To be done:
From the listing below, output verbatim the part that opens with the line containing "2.28.2 catalogue (DETECT_THRESH" and closes with the line containing "603 62 3 3 - 1.7", including both of those lines.

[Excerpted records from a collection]
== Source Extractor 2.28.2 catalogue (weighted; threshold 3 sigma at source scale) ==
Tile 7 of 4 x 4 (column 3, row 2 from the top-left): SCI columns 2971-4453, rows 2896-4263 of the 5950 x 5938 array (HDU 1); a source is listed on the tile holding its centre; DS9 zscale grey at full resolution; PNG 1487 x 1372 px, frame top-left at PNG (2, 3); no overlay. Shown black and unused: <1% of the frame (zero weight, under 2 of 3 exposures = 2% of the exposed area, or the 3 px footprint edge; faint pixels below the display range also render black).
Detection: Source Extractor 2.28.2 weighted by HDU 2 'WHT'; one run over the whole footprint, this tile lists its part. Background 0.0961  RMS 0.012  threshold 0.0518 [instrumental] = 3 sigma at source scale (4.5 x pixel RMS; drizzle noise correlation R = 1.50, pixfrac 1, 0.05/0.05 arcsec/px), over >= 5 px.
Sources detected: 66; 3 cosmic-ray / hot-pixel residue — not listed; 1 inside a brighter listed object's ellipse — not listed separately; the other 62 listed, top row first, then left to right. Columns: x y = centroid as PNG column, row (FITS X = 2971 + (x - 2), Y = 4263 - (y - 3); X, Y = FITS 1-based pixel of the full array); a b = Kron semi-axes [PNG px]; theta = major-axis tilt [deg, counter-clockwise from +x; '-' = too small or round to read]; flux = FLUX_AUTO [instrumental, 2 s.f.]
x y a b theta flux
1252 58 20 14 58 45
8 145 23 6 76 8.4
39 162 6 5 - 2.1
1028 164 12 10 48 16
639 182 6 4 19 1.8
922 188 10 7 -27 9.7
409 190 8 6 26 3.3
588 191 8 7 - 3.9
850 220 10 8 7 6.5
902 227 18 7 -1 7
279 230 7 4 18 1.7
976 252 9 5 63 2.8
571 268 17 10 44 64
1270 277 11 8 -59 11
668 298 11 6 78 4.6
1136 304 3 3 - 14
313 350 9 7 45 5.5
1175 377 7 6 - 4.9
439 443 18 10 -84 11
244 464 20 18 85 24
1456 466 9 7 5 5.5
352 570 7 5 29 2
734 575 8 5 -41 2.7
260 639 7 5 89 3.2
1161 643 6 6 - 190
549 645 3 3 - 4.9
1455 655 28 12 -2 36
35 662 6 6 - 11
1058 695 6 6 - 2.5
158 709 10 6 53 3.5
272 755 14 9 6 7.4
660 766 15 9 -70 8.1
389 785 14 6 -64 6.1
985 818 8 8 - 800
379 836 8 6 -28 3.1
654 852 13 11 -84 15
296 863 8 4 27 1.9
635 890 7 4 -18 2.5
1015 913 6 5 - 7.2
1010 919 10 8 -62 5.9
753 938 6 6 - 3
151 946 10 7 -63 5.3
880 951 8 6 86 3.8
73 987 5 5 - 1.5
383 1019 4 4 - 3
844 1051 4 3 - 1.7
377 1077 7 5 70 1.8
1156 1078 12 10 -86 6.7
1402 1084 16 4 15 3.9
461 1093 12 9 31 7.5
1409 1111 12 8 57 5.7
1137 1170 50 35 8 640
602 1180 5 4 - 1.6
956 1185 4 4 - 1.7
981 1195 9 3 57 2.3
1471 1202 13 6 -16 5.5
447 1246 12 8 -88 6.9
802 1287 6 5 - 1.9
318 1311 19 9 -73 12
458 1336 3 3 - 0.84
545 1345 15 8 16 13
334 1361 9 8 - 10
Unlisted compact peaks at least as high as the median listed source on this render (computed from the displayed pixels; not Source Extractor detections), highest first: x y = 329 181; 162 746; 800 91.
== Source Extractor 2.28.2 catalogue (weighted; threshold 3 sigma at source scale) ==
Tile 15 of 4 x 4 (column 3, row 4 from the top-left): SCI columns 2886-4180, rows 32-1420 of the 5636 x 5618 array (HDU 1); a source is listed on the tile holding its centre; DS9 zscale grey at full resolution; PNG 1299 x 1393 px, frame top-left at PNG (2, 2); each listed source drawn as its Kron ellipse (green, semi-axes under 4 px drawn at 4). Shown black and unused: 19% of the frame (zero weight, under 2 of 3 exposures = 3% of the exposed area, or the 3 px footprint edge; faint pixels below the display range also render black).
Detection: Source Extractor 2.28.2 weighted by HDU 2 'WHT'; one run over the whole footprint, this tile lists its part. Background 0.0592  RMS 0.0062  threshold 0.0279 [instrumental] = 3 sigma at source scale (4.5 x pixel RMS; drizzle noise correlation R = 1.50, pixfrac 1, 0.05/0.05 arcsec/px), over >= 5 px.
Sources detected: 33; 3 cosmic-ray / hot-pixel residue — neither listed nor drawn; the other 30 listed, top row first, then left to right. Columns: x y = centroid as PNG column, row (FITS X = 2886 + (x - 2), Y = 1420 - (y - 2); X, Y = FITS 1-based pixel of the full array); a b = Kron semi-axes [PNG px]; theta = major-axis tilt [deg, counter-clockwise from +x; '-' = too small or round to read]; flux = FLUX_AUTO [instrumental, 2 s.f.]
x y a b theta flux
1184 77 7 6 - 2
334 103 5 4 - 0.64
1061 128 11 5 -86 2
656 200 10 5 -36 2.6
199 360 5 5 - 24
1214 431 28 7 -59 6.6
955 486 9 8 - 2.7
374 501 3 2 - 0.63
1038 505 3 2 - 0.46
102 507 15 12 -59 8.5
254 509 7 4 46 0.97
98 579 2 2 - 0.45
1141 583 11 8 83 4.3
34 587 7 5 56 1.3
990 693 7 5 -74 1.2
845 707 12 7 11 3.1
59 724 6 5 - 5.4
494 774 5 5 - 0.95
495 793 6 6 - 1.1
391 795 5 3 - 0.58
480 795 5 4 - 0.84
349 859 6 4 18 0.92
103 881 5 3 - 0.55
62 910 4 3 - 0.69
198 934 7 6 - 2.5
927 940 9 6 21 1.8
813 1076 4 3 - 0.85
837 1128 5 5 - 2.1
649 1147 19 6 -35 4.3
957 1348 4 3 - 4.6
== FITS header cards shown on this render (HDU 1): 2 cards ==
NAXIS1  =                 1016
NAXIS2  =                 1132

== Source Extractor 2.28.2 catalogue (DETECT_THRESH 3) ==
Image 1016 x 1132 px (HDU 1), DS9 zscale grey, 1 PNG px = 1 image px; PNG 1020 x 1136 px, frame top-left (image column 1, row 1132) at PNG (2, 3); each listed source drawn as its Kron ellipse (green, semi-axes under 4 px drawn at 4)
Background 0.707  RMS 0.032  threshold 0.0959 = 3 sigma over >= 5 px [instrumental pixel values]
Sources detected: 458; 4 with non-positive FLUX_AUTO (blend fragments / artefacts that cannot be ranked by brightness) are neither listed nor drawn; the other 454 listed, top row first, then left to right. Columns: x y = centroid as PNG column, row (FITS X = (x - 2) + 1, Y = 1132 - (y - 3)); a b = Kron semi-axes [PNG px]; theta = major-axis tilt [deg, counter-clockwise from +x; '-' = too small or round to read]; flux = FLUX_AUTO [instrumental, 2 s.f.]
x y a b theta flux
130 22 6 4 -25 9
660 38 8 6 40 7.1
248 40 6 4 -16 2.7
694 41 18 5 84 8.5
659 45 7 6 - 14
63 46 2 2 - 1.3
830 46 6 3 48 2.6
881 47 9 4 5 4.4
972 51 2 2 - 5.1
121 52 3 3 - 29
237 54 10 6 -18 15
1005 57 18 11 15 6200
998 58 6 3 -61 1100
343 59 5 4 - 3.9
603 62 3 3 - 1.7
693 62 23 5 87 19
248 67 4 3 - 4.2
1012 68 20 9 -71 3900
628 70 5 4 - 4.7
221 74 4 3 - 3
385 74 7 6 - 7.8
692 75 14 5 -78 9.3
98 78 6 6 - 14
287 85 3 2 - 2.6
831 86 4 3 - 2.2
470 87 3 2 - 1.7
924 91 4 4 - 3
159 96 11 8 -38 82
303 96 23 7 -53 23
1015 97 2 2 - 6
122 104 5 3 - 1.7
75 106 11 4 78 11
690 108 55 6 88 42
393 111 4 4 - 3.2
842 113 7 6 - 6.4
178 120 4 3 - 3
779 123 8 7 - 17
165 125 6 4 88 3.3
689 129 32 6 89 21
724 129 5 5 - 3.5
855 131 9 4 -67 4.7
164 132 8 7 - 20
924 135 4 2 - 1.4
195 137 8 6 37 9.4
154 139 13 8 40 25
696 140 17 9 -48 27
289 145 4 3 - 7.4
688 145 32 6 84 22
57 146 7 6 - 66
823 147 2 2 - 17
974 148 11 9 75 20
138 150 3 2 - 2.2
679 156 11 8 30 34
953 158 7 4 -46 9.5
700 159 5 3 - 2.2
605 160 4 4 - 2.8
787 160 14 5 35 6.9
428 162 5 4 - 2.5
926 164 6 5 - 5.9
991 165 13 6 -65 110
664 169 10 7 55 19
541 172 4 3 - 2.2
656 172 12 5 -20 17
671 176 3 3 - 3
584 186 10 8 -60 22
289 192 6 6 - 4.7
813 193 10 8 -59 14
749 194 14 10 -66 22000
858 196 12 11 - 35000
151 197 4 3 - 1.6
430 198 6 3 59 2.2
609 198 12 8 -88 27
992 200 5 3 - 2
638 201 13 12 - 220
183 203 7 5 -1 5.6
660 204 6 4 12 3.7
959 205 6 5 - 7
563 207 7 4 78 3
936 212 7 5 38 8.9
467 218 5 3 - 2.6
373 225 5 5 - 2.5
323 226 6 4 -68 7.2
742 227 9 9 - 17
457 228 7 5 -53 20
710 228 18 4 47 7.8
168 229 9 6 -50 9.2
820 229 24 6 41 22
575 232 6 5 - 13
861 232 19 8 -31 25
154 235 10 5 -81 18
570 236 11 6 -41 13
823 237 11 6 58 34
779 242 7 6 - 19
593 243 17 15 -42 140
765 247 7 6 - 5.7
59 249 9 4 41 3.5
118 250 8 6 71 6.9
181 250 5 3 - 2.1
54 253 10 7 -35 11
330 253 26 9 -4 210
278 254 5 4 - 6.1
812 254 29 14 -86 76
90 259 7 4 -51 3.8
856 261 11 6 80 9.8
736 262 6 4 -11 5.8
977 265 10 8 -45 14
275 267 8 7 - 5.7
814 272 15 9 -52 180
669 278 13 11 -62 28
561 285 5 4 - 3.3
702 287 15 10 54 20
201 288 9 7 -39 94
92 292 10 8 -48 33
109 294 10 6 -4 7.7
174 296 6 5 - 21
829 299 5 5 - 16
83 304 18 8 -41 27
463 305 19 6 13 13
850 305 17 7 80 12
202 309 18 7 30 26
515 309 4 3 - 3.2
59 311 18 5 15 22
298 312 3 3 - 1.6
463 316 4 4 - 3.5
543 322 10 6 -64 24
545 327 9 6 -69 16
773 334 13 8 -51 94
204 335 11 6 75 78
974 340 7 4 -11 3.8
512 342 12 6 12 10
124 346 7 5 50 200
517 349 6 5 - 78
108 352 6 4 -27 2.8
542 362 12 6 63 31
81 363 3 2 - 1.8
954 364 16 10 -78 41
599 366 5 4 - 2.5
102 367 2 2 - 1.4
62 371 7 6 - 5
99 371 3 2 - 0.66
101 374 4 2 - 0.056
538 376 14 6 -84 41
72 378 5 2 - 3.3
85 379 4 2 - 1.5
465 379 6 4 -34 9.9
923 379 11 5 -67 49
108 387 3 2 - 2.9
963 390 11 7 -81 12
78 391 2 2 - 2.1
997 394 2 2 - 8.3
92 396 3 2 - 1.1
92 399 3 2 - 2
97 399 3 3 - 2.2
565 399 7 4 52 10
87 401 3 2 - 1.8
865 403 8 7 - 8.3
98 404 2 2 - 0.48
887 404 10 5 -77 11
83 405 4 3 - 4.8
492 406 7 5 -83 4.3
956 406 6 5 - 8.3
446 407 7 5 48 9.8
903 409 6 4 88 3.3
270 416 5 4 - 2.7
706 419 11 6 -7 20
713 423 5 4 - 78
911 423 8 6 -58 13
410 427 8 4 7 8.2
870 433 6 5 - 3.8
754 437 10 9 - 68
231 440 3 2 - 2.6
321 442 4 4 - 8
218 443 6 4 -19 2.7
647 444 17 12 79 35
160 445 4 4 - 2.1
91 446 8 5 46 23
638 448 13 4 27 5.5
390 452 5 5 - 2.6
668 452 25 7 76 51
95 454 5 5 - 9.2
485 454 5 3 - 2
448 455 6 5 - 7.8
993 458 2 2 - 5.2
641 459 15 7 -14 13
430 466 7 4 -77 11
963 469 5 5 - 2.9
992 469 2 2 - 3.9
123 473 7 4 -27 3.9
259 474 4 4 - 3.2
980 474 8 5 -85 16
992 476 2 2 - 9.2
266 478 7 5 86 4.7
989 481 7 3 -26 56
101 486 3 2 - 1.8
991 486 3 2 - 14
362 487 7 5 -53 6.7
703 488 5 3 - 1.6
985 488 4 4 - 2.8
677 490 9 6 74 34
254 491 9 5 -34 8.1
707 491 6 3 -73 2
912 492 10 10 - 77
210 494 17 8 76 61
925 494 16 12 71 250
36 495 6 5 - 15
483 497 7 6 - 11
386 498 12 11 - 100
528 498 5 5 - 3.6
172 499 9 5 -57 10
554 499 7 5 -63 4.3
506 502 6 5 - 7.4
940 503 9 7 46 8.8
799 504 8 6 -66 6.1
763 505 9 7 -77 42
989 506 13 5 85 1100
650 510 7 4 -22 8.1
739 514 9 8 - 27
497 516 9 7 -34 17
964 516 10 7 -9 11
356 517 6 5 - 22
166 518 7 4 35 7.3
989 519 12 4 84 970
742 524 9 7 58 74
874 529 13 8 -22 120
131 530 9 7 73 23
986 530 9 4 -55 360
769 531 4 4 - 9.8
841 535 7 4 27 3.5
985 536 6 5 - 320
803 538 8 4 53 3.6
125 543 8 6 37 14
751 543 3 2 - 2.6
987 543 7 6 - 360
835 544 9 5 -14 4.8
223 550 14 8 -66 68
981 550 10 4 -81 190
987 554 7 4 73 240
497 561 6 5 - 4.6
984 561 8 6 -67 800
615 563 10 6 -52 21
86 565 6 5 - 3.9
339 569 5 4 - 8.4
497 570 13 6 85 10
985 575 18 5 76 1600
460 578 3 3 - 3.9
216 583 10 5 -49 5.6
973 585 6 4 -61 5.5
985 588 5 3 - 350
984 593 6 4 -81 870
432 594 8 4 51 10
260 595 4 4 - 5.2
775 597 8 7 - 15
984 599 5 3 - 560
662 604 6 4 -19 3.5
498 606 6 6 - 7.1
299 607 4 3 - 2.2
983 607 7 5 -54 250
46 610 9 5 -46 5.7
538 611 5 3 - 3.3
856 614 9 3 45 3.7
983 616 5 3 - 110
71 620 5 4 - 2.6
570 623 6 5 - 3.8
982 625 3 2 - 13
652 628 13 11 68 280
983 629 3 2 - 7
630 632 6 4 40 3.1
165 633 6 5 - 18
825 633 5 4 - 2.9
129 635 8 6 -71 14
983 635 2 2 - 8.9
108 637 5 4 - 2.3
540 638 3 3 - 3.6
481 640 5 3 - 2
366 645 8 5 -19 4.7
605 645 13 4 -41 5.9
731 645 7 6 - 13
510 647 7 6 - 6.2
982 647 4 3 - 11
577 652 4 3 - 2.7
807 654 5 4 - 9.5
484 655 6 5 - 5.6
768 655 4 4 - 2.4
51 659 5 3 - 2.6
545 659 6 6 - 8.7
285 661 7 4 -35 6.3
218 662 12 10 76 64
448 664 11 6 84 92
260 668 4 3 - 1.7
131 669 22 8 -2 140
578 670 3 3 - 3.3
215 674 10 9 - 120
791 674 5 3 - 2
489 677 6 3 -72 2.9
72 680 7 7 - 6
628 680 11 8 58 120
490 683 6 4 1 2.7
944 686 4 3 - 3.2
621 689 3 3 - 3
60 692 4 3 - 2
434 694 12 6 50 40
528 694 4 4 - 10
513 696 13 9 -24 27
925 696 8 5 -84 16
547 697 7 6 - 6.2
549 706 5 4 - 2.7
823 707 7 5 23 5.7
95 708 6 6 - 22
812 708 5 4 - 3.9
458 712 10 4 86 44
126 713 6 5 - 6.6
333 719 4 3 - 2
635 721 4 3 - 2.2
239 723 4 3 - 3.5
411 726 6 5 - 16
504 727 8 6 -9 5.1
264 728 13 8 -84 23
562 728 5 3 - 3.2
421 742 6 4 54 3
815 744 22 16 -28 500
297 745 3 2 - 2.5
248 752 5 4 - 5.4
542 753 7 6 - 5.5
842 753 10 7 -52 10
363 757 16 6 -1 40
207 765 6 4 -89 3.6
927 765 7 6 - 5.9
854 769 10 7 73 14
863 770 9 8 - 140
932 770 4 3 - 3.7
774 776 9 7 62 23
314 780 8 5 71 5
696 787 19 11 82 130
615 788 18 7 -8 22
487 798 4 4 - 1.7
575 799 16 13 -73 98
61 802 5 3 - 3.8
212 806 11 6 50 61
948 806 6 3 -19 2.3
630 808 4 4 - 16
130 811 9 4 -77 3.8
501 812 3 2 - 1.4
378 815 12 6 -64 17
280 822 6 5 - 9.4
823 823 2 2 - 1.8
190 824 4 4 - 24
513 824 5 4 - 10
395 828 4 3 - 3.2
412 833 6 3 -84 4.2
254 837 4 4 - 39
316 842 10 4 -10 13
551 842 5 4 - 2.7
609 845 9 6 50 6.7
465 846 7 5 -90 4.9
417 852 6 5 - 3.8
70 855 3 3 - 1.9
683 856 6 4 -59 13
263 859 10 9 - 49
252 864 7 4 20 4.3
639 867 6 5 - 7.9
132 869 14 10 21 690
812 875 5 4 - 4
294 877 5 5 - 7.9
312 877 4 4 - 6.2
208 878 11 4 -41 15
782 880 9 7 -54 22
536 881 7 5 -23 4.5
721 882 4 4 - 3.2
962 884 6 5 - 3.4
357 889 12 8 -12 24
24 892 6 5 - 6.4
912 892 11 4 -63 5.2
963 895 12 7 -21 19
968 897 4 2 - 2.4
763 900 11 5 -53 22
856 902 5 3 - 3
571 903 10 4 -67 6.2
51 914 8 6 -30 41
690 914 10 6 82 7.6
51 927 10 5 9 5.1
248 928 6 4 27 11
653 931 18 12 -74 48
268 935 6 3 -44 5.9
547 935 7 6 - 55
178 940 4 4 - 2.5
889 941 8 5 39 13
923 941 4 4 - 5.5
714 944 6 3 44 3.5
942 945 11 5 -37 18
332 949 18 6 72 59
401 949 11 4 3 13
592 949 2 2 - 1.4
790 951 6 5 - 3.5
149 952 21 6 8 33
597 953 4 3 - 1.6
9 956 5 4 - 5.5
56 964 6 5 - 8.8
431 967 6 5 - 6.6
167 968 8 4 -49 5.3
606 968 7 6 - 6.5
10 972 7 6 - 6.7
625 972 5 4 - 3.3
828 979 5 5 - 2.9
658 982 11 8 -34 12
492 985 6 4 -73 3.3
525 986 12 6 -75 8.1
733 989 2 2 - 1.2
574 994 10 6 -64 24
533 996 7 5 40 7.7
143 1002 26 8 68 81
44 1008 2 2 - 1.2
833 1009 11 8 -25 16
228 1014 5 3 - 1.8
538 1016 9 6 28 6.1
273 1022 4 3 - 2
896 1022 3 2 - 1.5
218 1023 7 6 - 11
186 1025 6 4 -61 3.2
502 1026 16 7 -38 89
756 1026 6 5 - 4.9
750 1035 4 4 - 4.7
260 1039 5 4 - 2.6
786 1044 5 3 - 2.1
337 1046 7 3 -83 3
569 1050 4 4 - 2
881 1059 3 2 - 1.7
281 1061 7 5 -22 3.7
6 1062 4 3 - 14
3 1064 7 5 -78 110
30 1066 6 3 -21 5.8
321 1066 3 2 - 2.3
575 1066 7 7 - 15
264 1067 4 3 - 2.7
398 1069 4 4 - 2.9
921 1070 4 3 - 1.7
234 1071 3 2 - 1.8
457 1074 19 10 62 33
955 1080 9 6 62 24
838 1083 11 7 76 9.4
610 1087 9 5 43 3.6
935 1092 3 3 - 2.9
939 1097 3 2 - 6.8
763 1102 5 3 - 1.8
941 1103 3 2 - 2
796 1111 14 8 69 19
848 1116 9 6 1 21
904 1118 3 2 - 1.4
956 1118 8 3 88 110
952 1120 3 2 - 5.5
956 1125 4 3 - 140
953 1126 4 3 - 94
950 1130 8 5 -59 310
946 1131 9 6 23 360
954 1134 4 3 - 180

Solution:
== Source Extractor 2.28.2 catalogue (DETECT_THRESH 3) ==
Image 1016 x 1132 px (HDU 1), DS9 zscale grey, 1 PNG px = 1 image px; PNG 1020 x 1136 px, frame top-left (image column 1, row 1132) at PNG (2, 3); each listed source drawn as its Kron ellipse (green, semi-axes under 4 px drawn at 4)
Background 0.707  RMS 0.032  threshold 0.0959 = 3 sigma over >= 5 px [instrumental pixel values]
Sources detected: 458; 4 with non-positive FLUX_AUTO (blend fragments / artefacts that cannot be ranked by brightness) are neither listed nor drawn; the other 454 listed, top row first, then left to right. Columns: x y = centroid as PNG column, row (FITS X = (x - 2) + 1, Y = 1132 - (y - 3)); a b = Kron semi-axes [PNG px]; theta = major-axis tilt [deg, counter-clockwise from +x; '-' = too small or round to read]; flux = FLUX_AUTO [instrumental, 2 s.f.]
x y a b theta flux
130 22 6 4 -25 9
660 38 8 6 40 7.1
248 40 6 4 -16 2.7
694 41 18 5 84 8.5
659 45 7 6 - 14
63 46 2 2 - 1.3
830 46 6 3 48 2.6
881 47 9 4 5 4.4
972 51 2 2 - 5.1
121 52 3 3 - 29
237 54 10 6 -18 15
1005 57 18 11 15 6200
998 58 6 3 -61 1100
343 59 5 4 - 3.9
603 62 3 3 - 1.7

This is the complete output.